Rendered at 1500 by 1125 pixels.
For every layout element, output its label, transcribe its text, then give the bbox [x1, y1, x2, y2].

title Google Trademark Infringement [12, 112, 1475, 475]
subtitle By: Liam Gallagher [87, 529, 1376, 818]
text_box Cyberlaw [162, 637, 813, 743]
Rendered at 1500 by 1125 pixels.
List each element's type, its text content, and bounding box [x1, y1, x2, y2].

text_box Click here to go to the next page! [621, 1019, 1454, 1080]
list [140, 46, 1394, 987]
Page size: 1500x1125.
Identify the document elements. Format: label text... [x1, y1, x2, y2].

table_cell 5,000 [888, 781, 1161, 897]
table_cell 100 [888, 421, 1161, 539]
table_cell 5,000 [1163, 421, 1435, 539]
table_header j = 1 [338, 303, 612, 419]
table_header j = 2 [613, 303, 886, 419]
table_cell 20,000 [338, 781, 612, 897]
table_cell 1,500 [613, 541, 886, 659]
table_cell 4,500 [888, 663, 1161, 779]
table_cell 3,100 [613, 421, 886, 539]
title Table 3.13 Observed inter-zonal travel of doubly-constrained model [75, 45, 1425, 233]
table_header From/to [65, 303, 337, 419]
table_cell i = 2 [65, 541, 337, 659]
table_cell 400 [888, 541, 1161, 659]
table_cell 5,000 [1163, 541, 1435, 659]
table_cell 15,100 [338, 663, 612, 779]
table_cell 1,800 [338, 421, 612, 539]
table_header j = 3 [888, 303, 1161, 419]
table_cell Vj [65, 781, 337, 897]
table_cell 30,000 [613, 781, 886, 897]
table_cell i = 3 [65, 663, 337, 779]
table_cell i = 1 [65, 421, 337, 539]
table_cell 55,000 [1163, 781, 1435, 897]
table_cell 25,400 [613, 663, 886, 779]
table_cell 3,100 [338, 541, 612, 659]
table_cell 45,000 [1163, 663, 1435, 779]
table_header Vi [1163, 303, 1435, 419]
■ ■ ■ ■
**TRY IT:**
Restate word for word the entries above, starting at the line with "List each element's" and ending at the line with "Page size: 1500x1125.", inclusive, and no others.

**EXPECTED OUTPUT:**
List each element's type, its text content, and bounding box [x1, y1, x2, y2].

text_box Click here to go to the next page! [621, 1019, 1454, 1080]
list [140, 46, 1394, 987]
Page size: 1500x1125.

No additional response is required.